TO DO —
In the records below, how many lines contain the string "maximum", with case counting? Give only the number.

Data records —
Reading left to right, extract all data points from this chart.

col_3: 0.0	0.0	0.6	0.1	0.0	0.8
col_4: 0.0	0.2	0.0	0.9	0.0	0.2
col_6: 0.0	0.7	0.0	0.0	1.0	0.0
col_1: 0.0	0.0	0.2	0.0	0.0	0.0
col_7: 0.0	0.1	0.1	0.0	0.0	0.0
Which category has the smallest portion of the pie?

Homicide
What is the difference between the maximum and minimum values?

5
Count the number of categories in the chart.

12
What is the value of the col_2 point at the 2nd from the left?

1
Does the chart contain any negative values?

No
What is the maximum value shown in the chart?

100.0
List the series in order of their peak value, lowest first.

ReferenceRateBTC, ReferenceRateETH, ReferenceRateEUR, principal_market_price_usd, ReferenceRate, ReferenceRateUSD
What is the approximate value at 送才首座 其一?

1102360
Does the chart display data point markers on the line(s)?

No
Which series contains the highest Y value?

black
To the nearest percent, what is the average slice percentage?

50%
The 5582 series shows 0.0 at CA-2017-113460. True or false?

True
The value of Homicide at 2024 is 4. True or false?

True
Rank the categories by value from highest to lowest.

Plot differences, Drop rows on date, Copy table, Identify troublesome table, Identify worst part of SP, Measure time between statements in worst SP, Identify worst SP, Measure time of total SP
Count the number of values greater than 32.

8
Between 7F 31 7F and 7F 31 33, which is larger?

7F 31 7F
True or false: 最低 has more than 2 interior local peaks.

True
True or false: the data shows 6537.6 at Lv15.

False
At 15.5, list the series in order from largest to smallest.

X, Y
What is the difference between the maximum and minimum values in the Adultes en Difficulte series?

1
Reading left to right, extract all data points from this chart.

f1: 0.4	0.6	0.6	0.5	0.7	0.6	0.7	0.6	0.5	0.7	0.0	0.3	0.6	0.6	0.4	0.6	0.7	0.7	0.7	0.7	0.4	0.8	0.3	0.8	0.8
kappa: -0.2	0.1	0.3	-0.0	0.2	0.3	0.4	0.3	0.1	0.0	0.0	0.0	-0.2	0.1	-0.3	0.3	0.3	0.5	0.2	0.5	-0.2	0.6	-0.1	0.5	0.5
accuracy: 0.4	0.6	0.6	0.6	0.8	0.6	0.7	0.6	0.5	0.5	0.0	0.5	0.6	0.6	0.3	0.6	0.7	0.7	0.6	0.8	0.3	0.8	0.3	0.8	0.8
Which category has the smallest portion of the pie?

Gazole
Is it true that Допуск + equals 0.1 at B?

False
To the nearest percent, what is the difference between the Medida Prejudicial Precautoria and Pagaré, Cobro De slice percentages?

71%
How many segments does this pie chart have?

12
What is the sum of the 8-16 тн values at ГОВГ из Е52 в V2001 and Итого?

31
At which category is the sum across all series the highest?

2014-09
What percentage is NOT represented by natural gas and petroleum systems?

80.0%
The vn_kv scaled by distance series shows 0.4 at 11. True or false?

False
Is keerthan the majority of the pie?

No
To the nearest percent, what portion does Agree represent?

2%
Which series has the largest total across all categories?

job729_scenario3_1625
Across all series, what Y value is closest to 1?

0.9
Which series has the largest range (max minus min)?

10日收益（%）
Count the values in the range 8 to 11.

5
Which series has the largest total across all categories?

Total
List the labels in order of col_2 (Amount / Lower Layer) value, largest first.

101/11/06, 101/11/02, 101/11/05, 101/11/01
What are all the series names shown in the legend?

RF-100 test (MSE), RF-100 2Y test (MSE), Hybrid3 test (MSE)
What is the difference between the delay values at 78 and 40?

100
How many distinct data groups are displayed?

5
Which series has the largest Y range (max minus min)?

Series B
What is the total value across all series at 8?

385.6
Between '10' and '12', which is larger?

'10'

REPLY —
3